◆ **Your instructions**
Copy the records word for word, starting at the line that contains "Is this an area" and continuing through the end of the records. Leave out the pictures.

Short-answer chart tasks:
══════════════════════════════

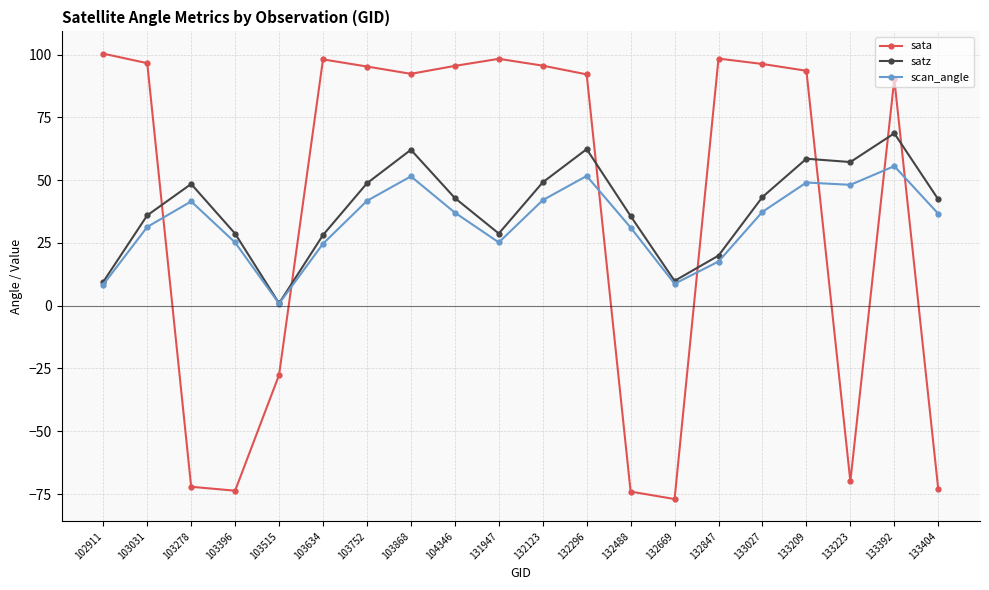

What is the total value across all series at 133392?

214.5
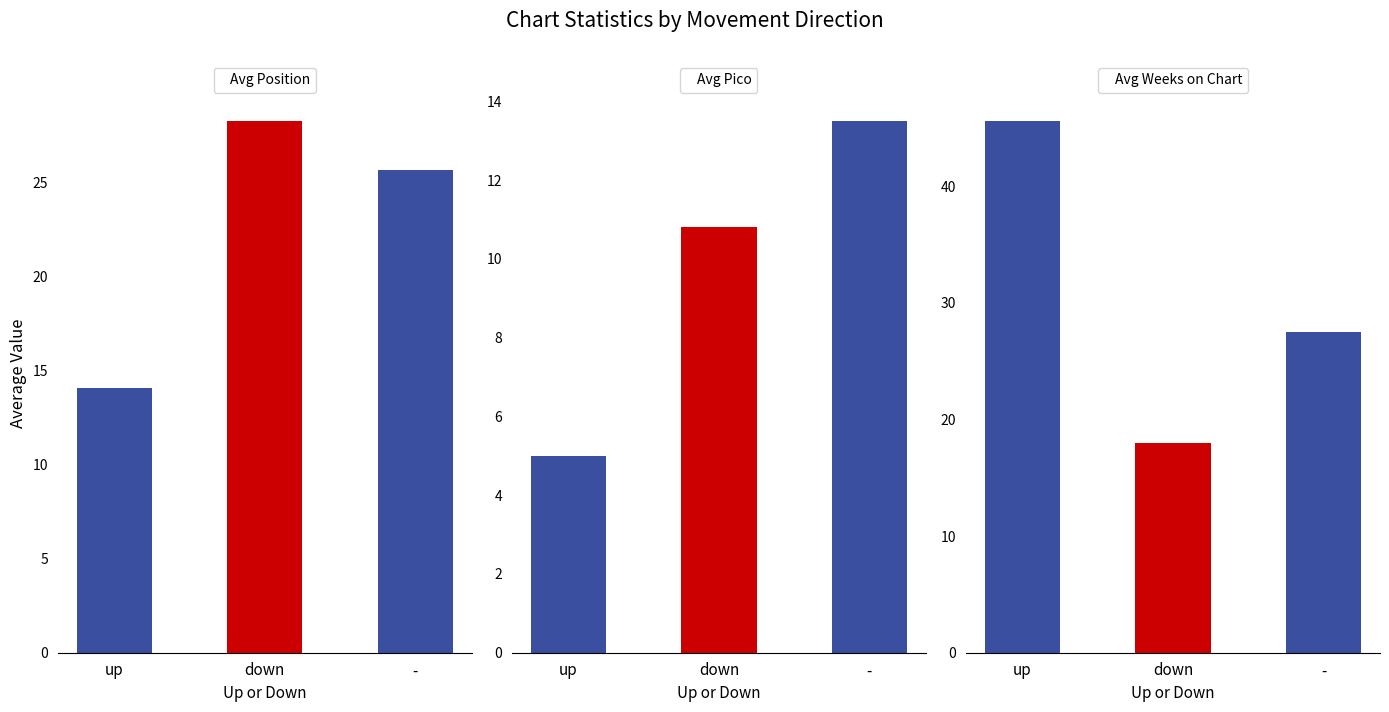

What is the sum of the Avg Weeks on Chart values at up and down?

63.6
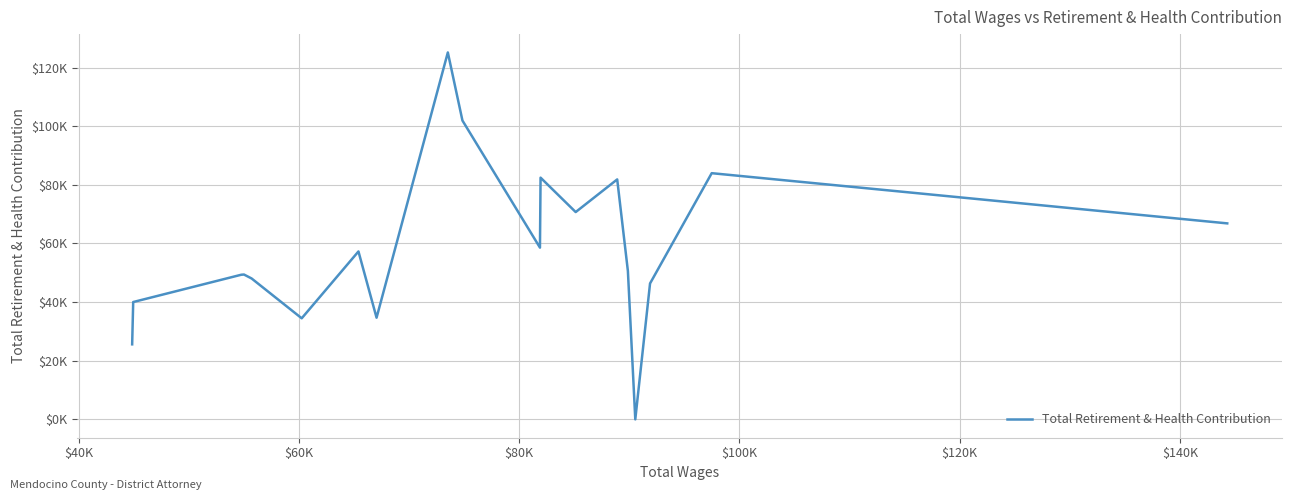

Is this an area chart (filled region under the line)?

No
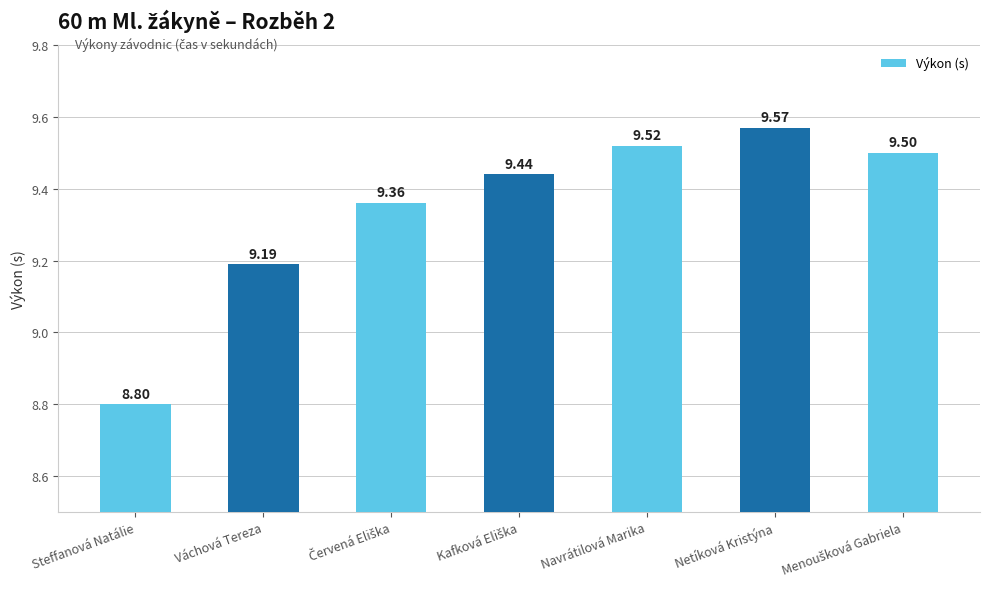

What is the change in value from Steffanová Natálie to Váchová Tereza?

+0.4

══════════════════════════════

◆ **Response**
Is this an area chart (filled region under the line)?

No

What is the change in value from Steffanová Natálie to Váchová Tereza?

+0.4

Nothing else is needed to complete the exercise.